Christians should be rich in mercy

Father John A. Kiley

The mercy of God is nowhere more graphically and pictorially recounted than in chapter fifteen of St. Luke’s Gospel account. The popular titles of these three Lucan parables place all the emphasis on the delinquent characters – the lost sheep, the lost coin, the prodigal son. Again mankind’s inherent selfishness turns the attention toward himself! But when properly titled, these parables of the good shepherd, the diligent housewife and the merciful father properly draw striking attention to the “loving kindness” of the heavenly Father toward unruly mankind, to the heartfelt benevolence of the merciful God toward his errant sons and daughters. St. Luke would certainly want these three parables, unique to his Gospel account, to highlight God’s generosity much more than man’s waywardness

In each of these three parables, there is a certain recklessness, a certain irrationality, about the mercy and love of God. The good shepherd who left behind the ninety-nine sheep to seek out the one stray would return to discover his entire flock unhappily scattered over the hillside. Sheep do not have a herding instinct like cattle. They simply follow their nose munching grass. Ignoring the flock to rescue the wanderer is very risky business! A widow with ten precious coins would be quite well off by ancient Palestinian standards. To search all day for a single coin and then to invite her neighbors to share her success would easily lead to the conclusion that the widow was compulsive, perhaps even greedy. But then again God, like the widow, is indeed compulsive about recovering lost sinners!

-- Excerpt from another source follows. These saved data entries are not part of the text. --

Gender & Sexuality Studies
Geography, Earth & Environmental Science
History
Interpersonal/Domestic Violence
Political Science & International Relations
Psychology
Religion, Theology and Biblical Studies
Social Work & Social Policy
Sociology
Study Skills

In his 1980 encyclical letter, Dives in Misericordia (Rich in Mercy), Pope St. John Paul II analyzes in great detail the parable of the merciful father and his profligate son. His holiness first observes that the son asks the father for “my share of your estate.” The young man is prematurely asking his father for an inheritance – a not-so-subtle way of wishing his father was dead. Alienation is already present. The son soon dissipates his fortune and is reduced to feeding pigs, certainly significant of a loss of dignity. The youth is also experiencing severe hunger: “He longed to eat his fill of the pods on which the swine fed, but nobody gave him any.” Then, illustrative of the young man’s depravity, his bodily hunger urges him to return home more than his loss of dignity: “‘How many of my father’s hired workers have more than enough food to eat, but here am I, dying from hunger.” His comfort is still more important to him than his self-respect.

The over-the-top response of the father upon the wasteful son’s return is intentionally baffling: “While he was still a long way off, his father caught sight of him, and was filled with compassion. He ran to his son, embraced him and kissed him…his father ordered his servants, ‘Quickly bring the finest robe and put it on him; put a ring on his finger and sandals on his feet. Take the fattened calf and slaughter it. Then let us celebrate with a feast, because this son of mine was dead, and has come to life again; he was lost, and has been found.’ And they began to make merry.” The father’s attitude borders on the rash. Certainly the young son should be somewhat answerable for his careless conduct. The dismissive attitude of the older brother seems much more reasonable: “When your son returns who swallowed up your property with prostitutes, for him you slaughter the fattened calf.” But the reckless, irrational, unreasonable response of the father upon his rebellious son’s return is precisely the point of this Lucan parable and precisely the implication of God‘s mercy. “We must celebrate and rejoice, because your brother was dead and has come to life again; he was lost and has been found.” God’s mercy defies rational explanation. God’s mercy confounds human logic. Divine mercy will not be inhibited.

The Jewish scholar Claude G. Montefiore held strongly that these three parables emphasize Jesus’ most absolutely new revelation: “The idea of a God who will invite the sinner back is not new; the idea of a God who will welcome the sinner back is not new; but the idea of a God who will go and seek for the sinner, and who wants believers to do the same, is something completely new.” God is indeed “dives in misericordia,” i.e., “rich in mercy,” and his followers should be, too!